A large multi-franchise hospitality group operating 130 sites across the UK had grown rapidly — but that growth had outpaced its financial infrastructure. With turnover approaching £120m, the complexity of managing cash across a large estate had created dangerous blind spots, and the business was facing an imminent covenant breach that threatened its relationship with its primary lender.

Existing shareholders were aware of the pressure but lacked both the tools and the headroom to respond. There was no reliable short-term cash visibility, and with a funding gap emerging, the business needed urgent intervention.

The Engagement

We were brought in to design and build a 13-week short-term cash flow forecasting model — one capable of consolidating cash movements across a 130-site operation into a single, coherent picture that management could act on and external stakeholders could trust.

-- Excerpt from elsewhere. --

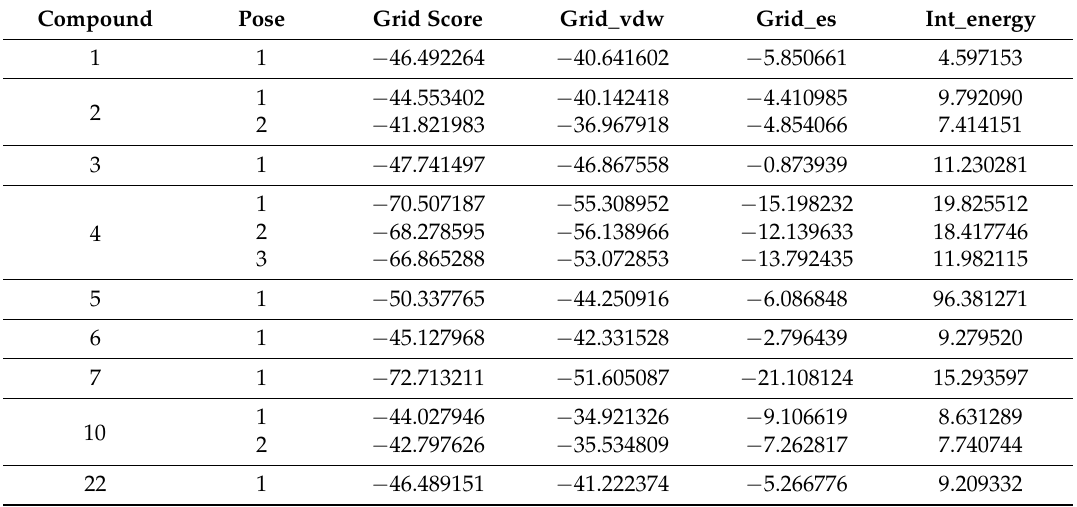
Table 2. Docking of ligand with receptor histone deacetylase (HDAC)2 (unit: kcal/mol).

Within weeks of delivery, the model revealed what had been obscured by the complexity of the estate: a funding requirement that the existing shareholder base was unable to bridge alone. Rather than allowing the situation to deteriorate further, we shifted focus to developing a credible turnaround plan — one that addressed the structural issues created by over-expansion, set out a realistic path back to stability, and gave the lender a basis on which to maintain its support.

The Outcome

The debt provider, presented with a transparent financial picture and a well-structured recovery plan, agreed to continue its support. The turnaround plan was implemented over a 3–6 month engagement, preserving the business, protecting jobs across the estate, and restoring a constructive working relationship with the lender.

What began as a cash flow modelling exercise became a full stabilisation — delivering the visibility, credibility, and decisive action the business needed at its most critical point.